A week after the Internet Engineering Task Force ratified the iSCSI standard for storage networking, research firm META Group said Fibre Channel will continue to reign as the dominant SAN architecture in data center deployments in the SAN storage market through 2006, or even 2007.
SAN
Keith Brown, Director of Technology and Strategy at Network Appliance, whose firm regularly jockeys for position in the storage market with EMC, recently said Fibre Channel “really struggles in terms of standards, interoperability, complexity and costs.”
“With iSCSI, you can implement the semantic equivalent of a Fibre Channel SAN using just Linksys switches for a couple of hundreds of dollars,” Brown told internetnews.com.
Entrenched Fibre Channel Systems a Barrier for Rapid Adoption of iSCSI
The problem is getting there. While research firms such as Gartner see iSCSI as having a $10 billion market potential in the future, ripping out and replacing Fibre Channel systems may not be an option for some businesses. Also, iSCSI is not quite equipped to handle high-performance applications.
As if the dueling technologies aren’t enough to contend with, Stamford, Conn.’s META called the SAN market “highly competitive” among vendors and predicted it would undergo significant changes during the next two years, most of which will occur in management software.
“Vendors will attempt to deliver policy-based storage management that will be tightly integrated, which will be homogeneous initially,” said Phil Goodwin, program director with META Group’s Server Infrastructure Strategies service. Heterogeneous management capabilities may surface by 2005 or 2006, he said.
EMC is widely acknowledged as the enterprise SAN market leader, with competitors such as Network Appliance, HP, Hitachi Data Systems, and IBM in the background.
Network-attached Storage Market to Consolidate
In a separate study, META predicted the networked-attached storage
Goodwin said the NAS market is maturing and will continue to consolidate through 2006 or 2007. Spending for NAS was modest because many firms are pursuing SAN systems. However, Goodwin said vendors will eventually need to move to shared storage (SAN and NAS) to accommodate customers and compete.

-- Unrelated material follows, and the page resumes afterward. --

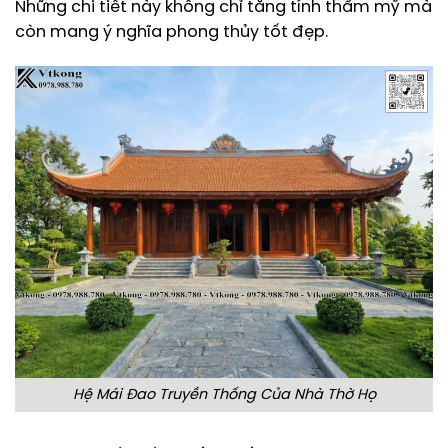
Những chi tiết này không chỉ tăng tính thẩm mỹ mà
còn mang ý nghĩa phong thủy tốt đẹp.
Hệ Mái Đao Truyền Thống Của Nhà Thờ Họ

“There are clear leaders, distant challengers, and distant followers in the enterprise network-attached storage market,” said Goodwin. “IT organizations must decide what business problems they are trying to solve and select vendors based on a holistic evaluation, particularly for strategic acquisitions.”
Storage Comprises 12-15% of Total IT Budget
Overall, META found that storage makes up 12 to 15 percent of the total IT budget.
This makes it crucial for vendors to continue to crank out a variety of products that will meet a broad array of storage needs. It also means IT enterprises must be more selective about what infrastructure they choose to store and back up their data, according to Goodwin.
“We advise clients to consolidate their strategic storage vendors to one or two platforms in order to simplify operations, reduce training, and improve organizational agility,” Goodwin said. “An enterprise shortlist would normally be made up of leaders and challengers, but other products can be considered on a best-of-breed basis for a particular application.”